* **SELECTED EXTRACT**:
<<<<

Caught at a cross­roads

If giv­ing up on some­thing means far­reach­ing changes, we’re of­ten afraid to let go be­cause of what the fu­ture might hold, says clin­i­cal psy­chol­o­gist Dr Tara Wyne of The Light­House Ara­bia. “We may feel we’ve in­vested so much in, say, a ca­reer, that it would be fool­ish to draw a line in the sand and con­clude ‘enough is enough’ with­out know­ing for sure what will hap­pen next,” she says. “Equally, we know that the act of quit­ting can cause con­sid­er­able pain and con­fu­sion: some­times it may seem eas­ier to stay sim­ply to avoid those feel­ings.”

Ob­vi­ously, no­body would ad­vo­cate throw­ing in the towel with­out a lot of care­ful thought. Our rea­sons for want­ing to quit could just be down to a blip – a tough pe­riod at work or a rough patch in a mar­riage, for in­stance. Rid­ing the storm, and putting in the time and ef­fort nec­es­sary may well get things back on an even keel. “If you’re not sure what to do, put some bound­aries in place,” sug­gests Dr Reeves. “Ask your­self what is cur­rently ac­cept­able in your sit­u­a­tion – and what isn’t. Be­ing able to con­sider that puts you in a much stronger po­si­tion about whether to stay, go or just to try to make nec­es­sary changes to im­prove your cir­cum­stances. That in it­self is im­mensely em­pow­er­ing.”

There is also, it must be said, a huge dif­fer­ence be­tween quit­ting mind­fully and run­ning away if some­thing is dif­fi­cult: some chal­lenges need to be en­dured in or­der to reap the re­wards down the line. This could mean any­thing from learn­ing to drive to mas­ter­ing tech­nol­ogy, or putting in hard graft for a much-de­served pro­mo­tion. “In th­ese cir­cum­stances, ap­pre­ci­at­ing that there’s no other way and stay­ing the course is to be com­mended – es­pe­cially

when the prize is an ob­vi­ous one,” says Bri­tish health and well-be­ing con­sul­tant Liz Tucker.

>>>>

* **LIST OF TASKS**:
1. Copy the passage on quitting word for word, starting at "There is also, it" and ending at "con­sul­tant Liz Tucker.".
2. In the passage on quitting, what does Dr Reeves suggest putting in place when you're not sure what to do?

* **EXTRACTED DATA**:
<<<<

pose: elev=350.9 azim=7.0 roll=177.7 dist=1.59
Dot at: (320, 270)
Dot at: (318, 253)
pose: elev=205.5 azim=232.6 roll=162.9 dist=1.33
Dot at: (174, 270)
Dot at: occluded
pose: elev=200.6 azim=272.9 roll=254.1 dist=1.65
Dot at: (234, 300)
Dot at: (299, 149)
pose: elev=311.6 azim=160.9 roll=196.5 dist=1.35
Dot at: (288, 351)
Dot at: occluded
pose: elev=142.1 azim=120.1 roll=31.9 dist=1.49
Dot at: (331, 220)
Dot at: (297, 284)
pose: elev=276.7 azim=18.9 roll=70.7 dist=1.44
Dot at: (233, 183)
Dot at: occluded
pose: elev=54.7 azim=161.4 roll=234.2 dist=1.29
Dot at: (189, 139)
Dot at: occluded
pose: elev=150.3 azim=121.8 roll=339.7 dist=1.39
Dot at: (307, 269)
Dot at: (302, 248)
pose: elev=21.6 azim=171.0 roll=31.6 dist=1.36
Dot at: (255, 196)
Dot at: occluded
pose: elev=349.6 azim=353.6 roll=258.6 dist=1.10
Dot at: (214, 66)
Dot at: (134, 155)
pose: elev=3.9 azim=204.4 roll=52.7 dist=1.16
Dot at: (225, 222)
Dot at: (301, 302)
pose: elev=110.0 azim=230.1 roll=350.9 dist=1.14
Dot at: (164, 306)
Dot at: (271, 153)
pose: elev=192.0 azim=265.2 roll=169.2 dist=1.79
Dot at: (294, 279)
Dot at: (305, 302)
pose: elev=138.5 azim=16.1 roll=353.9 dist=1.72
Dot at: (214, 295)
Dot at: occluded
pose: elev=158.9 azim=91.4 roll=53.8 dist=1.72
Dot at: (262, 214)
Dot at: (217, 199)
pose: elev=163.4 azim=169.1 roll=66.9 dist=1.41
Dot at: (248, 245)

>>>>

* **RESULTS OF THE EXERCISE**:
1.
There is also, it must be said, a huge dif­fer­ence be­tween quit­ting mind­fully and run­ning away if some­thing is dif­fi­cult: some chal­lenges need to be en­dured in or­der to reap the re­wards down the line. This could mean any­thing from learn­ing to drive to mas­ter­ing tech­nol­ogy, or putting in hard graft for a much-de­served pro­mo­tion. “In th­ese cir­cum­stances, ap­pre­ci­at­ing that there’s no other way and stay­ing the course is to be com­mended – es­pe­cially

when the prize is an ob­vi­ous one,” says Bri­tish health and well-be­ing con­sul­tant Liz Tucker.

2. Boundaries.